The digestive system plays an integral part in making sure that foods are broken down and that the nutrients are taken by the blood to where they need to go, including the skin. Poor digestion can result in dull, tired-looking skin.
Take our quiz to find out which of the Chinese five elements you are and learn more about how they influence your health.
Did you know that the all-important TCM concept of yin and yang energies also applies to the health of your hair, skin and nails? Learn all about the yin and yang of beauty here. Still not sure if you’re more yin or yang? Check out our quiz - Are you more yin or yang?
Chinese medicine beauty secrets
Try adding one (or all!) of these to your beauty routine and enjoy the benefits of healthier hair, skin and nails:
1. Healthy blood flow for strong, shiny hair
As we know, blood flow is essential to growing strong, healthy hair. Increase circulation to the scalp through daily scalp massage. Take some extra time in the shower or at the end of the day for five minutes of stimulating the scalp.
Using the tips of your fingers, start at the hairline and apply as much pressure as you prefer. Make small, circular motions with the hands, moving towards the crown of the head, then down to the nape of the neck. Move in a continuous motion, taking extra time in any sore, tense spots you find.

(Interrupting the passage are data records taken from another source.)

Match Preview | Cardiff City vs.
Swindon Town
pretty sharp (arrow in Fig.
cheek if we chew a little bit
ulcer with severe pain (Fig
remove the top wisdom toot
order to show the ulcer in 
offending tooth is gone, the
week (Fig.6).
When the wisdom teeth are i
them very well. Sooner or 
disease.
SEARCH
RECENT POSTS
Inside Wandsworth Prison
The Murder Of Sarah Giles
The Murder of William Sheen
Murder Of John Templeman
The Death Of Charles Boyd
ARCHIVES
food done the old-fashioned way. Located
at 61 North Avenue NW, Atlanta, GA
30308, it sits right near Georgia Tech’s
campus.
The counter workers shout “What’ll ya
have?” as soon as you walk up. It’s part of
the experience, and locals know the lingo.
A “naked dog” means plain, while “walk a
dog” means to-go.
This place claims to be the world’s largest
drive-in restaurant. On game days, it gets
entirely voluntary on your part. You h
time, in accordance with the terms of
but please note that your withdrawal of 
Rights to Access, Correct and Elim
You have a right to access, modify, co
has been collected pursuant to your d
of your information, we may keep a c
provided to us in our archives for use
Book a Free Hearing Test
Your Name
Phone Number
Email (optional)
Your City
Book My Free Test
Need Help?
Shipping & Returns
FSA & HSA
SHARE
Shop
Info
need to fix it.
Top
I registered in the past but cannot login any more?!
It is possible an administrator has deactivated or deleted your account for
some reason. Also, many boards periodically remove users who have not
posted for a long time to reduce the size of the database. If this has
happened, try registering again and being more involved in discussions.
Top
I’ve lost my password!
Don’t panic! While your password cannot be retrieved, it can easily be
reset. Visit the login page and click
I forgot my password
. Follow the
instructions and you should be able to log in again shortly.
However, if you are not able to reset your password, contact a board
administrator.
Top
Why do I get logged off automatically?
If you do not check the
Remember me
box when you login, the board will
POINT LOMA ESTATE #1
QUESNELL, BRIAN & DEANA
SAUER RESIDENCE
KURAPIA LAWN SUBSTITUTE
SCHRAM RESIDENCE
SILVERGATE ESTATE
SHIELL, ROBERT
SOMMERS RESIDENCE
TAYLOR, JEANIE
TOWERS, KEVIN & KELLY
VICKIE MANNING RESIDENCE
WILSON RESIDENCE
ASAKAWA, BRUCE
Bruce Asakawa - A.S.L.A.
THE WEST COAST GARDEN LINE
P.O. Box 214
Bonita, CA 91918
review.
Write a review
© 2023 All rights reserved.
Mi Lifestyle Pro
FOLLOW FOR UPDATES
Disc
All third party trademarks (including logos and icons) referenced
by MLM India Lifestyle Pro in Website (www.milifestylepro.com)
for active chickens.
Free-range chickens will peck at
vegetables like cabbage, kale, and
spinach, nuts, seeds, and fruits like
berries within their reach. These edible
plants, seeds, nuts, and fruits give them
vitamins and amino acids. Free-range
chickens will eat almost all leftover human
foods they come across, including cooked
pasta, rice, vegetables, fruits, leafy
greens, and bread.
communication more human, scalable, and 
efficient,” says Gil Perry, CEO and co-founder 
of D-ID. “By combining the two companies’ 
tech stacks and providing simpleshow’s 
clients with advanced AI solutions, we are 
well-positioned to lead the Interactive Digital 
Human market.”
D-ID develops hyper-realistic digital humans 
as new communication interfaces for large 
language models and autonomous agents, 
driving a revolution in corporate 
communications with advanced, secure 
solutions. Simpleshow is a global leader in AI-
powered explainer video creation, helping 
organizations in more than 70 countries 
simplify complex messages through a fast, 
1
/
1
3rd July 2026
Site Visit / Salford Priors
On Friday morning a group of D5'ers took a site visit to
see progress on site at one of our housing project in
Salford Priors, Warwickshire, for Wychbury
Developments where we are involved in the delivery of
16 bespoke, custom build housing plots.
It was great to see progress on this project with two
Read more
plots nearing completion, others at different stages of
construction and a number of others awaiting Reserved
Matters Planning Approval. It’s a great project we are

Try adding a few drops of a stimulating essential oil such as rosemary or peppermint to a carrier oil like jojoba or coconut for extra circulation-boosting benefits.
2. Beauty from within
Specific herbs and nutrients support healthy hair, skin and nails and boost blood flow. Fusion Hair, Skin & Nails contains the herb dong quai, traditionally used in TCM to enhance blood health and in turn, the health of the hair, skin and nails, along with the nutrient biotin to reduce hair loss when dietary intake is inadequate and support hair health. Fusion Hair Skin & Nails also contains the mineral zinc to support healthy hair, skin and nails.
3. Gua sha for glowing skin
This TCM practice has become a popular beauty hack in recent years - and for good reason! Gua sha is a cleverly designed stone tool traditionally using jade stone for its healing and cooling properties.
When used correctly, gua sha helps to reduce stagnation - moving blood and lymphatic fluid. Regular use can even help to relieve muscle tension and reduce puffiness, fine lines and wrinkles, leaving the skin glowing.
Check out this super helpful video on how to use your gua sha correctly.
4. Facial acupuncture and acupressure
The practice of using acupoints on the face is as old as TCM itself, but it’s also the new beauty treatment on the block.
What’s the difference between acupuncture and acupressure? While acupuncture uses very fine needles and punctures the skin, acupressure doesn’t break the skin and relies only on applying pressure either with fingers or a blunt tool (like a gua sha stone!) to work.
Sure, botox gives instant smoothness, but its effects fade quickly. Facial (or ‘cosmetic’) acupuncture or acupressure, on the other hand, works to rejuvenate tired, dehydrated skin by moving lymphatics and circulation. This helps to deliver skin-loving nutrients and oxygen to the surface. As a bonus, it’s relaxing, effective and all-natural.
For a quick, cost-effective (i.e. free) beauty pick-me-up, check out this video on how to give yourself facial acupressure.
5. Snack on red dates and goji berries
Along with other foods like green tea, cacao, blueberries, broccoli and beetroot, red dates and goji berries are extremely high in antioxidants and vitamin C that help to protect the skin from free radical damage and boost collagen production.
Red dates and goji berries are two of the most important fruits in TCM due to their ability to balance yin and yang and support glowing, healthy skin and hair thanks to their high antioxidant levels, including vitamin C.